Daphne Tang’s fascination with history and other countries and cultures goes back to the stories her parents told her as a child. Immigrants from China, Tang’s parents settled at first in the New York City borough of Queens, and then when she turned 5, the family moved to suburban Somerset County in New Jersey.
Tang’s parents shared with her what life was like for them growing up, about China’s tremendous economic development, and how the nation differs from the United States.
“I loved hearing my parents’ stories about their lives in China,” says Tang, a senior majoring in international studies and economics. “Those stories sparked my interest in learning about the rest of the world.”
Local Social History
Tang found herself drawn to Johns Hopkins for its diverse academic strengths in policy and international relations. She quickly joined the Foreign Affairs Symposium, a club dedicated to discussing global issues, and went on to serve as its co-executive director. Reflecting her concurrent interests, Tang also joined the professional development club Women in Business at JHU and rose to the role of co-president.
Dovetailing with her studies, Tang cultivated a deep fascination with the social, political, and economic history of Hopkins’ home—the city of Baltimore. “I really value learning about the stories of the local community that I am a part of,” says Tang.
While enrolled in a history seminar titled The Year 1968: Rebels, Revolutions & the Right-Wing Backlash, taught by Victoria Harms, a visiting assistant professor in the Department of History, Tang pursued a Baltimore-centric research paper. The paper compared the local legacies of the Holy Week Uprising in 1968, a wave of civil unrest in major U.S. cities following the assassination of Martin Luther King Jr., and the demonstrations against police brutality in 2015, following the death of Freddie Gray.

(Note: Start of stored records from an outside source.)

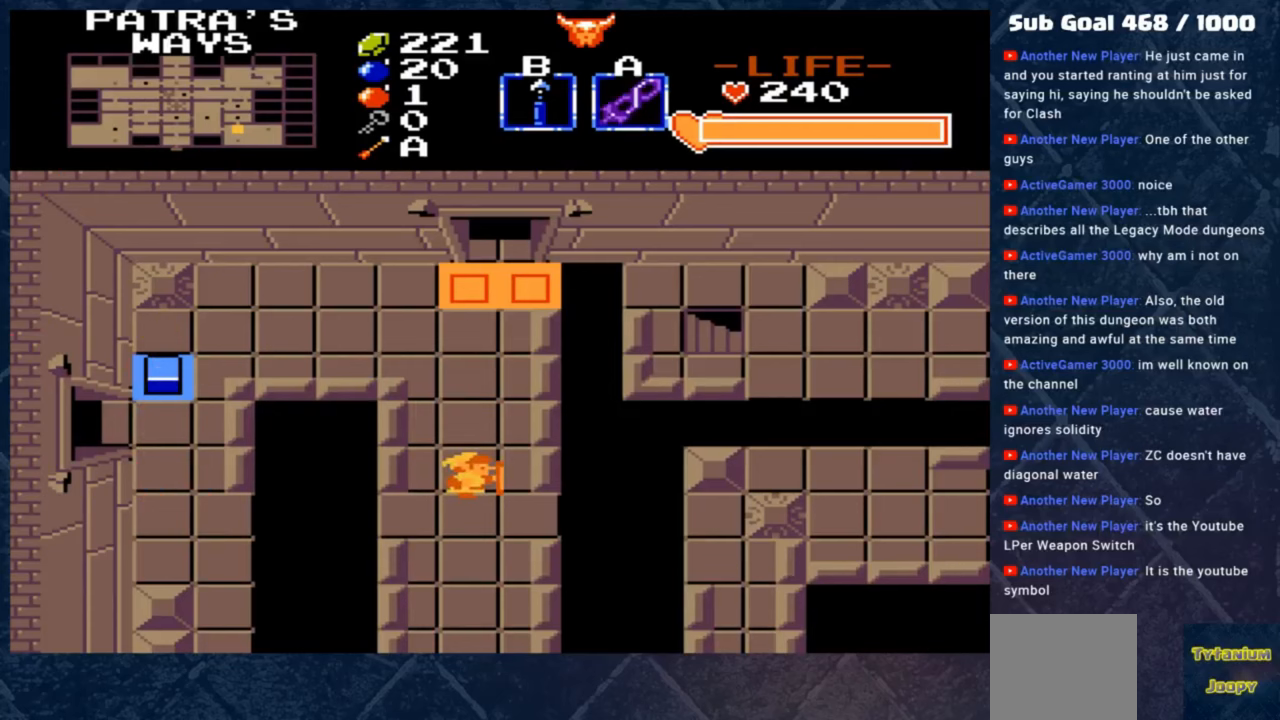
{"buttons": [], "left_stick": "center", "events": [[17, "left_stick", "down"], [450, "left_stick", "center"]]}
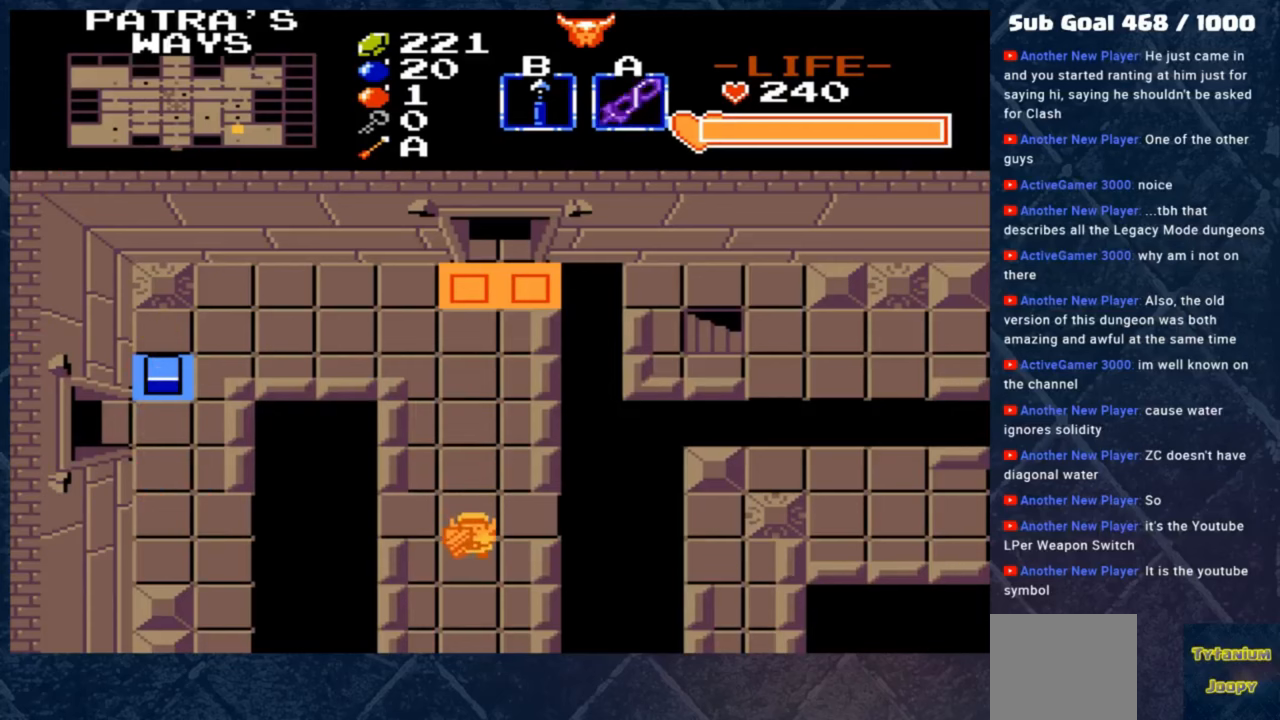
{"buttons": [], "left_stick": "center", "events": []}
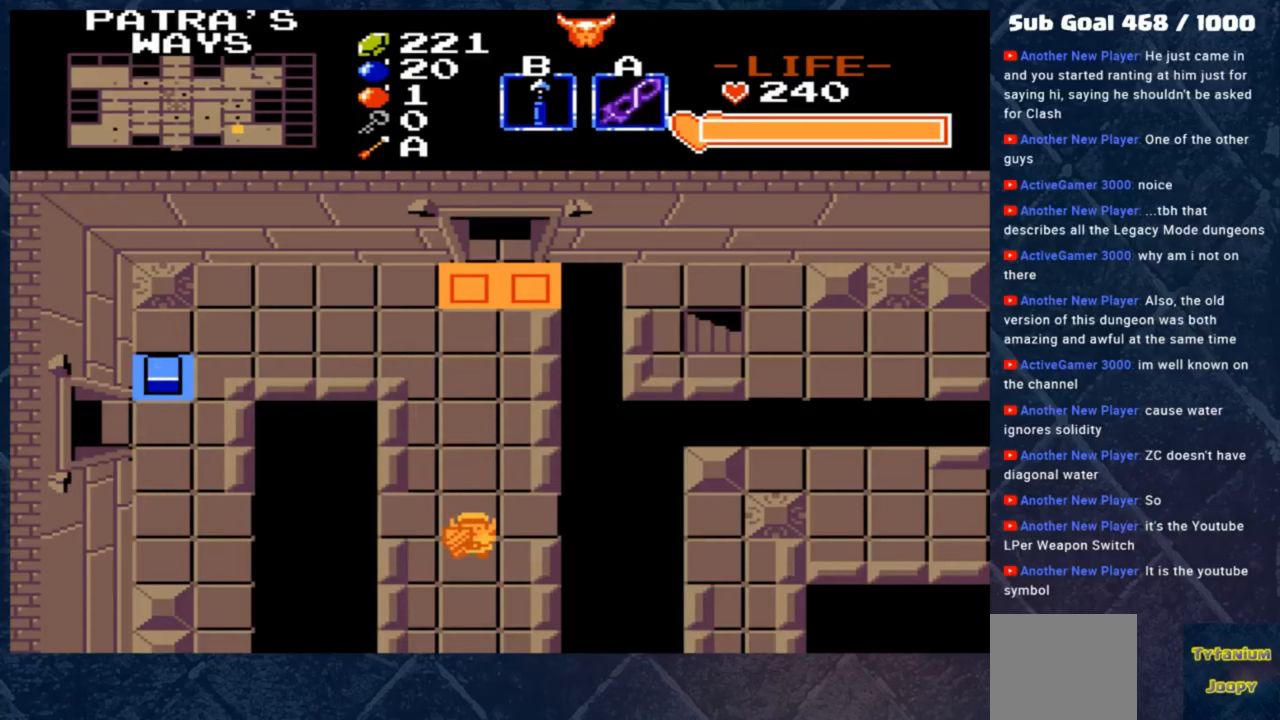
{"buttons": [], "left_stick": "down", "events": [[483, "left_stick", "down"]]}
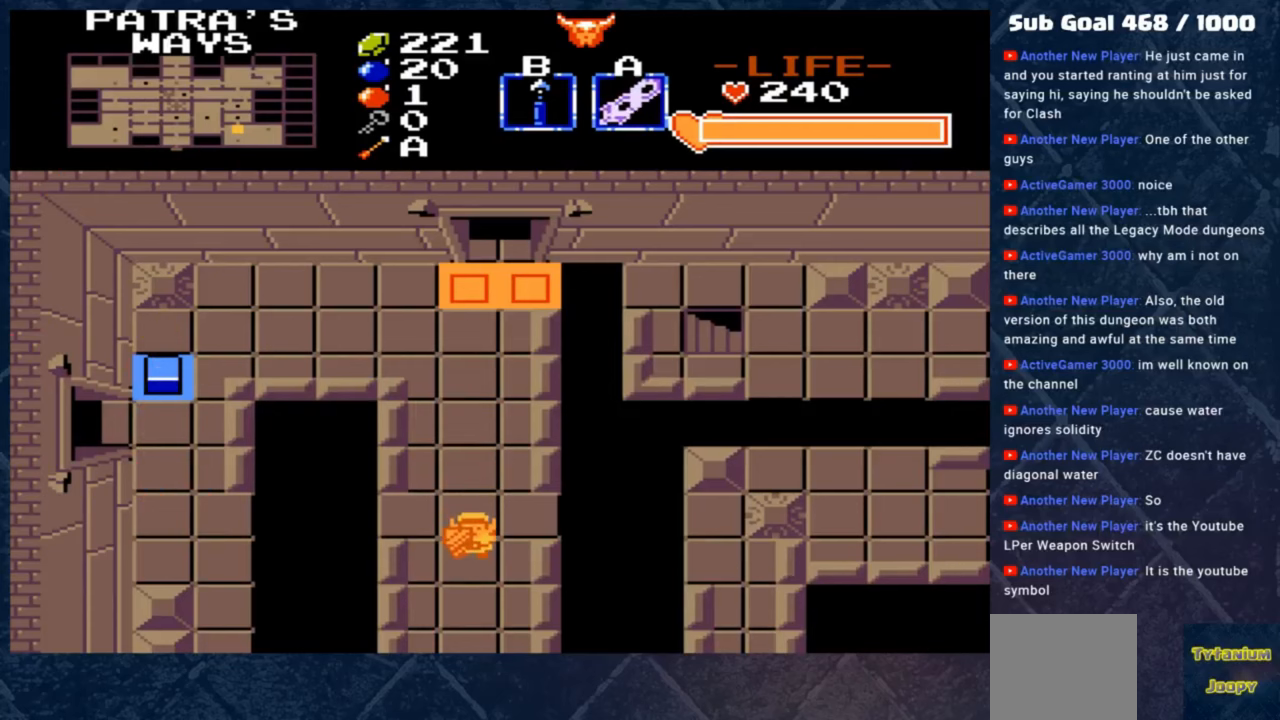
{"buttons": [], "left_stick": "down", "events": []}
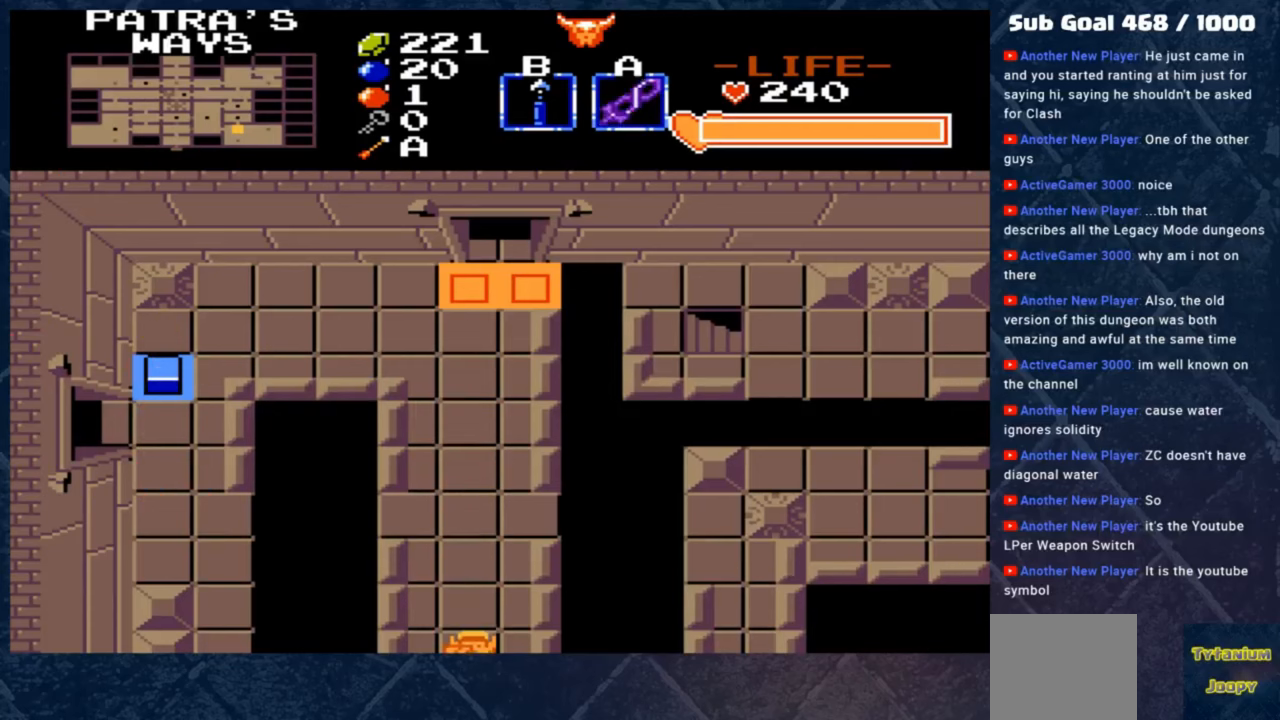
{"buttons": [], "left_stick": "center", "events": [[350, "left_stick", "center"]]}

Encouraged by Harms, Tang submitted the essay to an annual contest held by the Baltimore City Historical Society. In recognition of the essay’s insightful and nuanced analysis, the organization awarded Tang the 2021 Joseph L. Arnold Prize for Outstanding Writing on Baltimore’s History.
Taking Work to the World
Following her undergraduate successes, Tang plans to attend law school to specialize in either international or business law. She can imagine herself working in government, given her prior internships at the U.S. Department of State and the U.S. Trade and Development Agency, or in the private sector, based on her recent experience interning in compliance at investment bank Goldman Sachs.
“I’ve learned so much in my years at Johns Hopkins,” says Tang. “I look forward to taking what I’ve learned out into the world and positively impacting people’s lives.”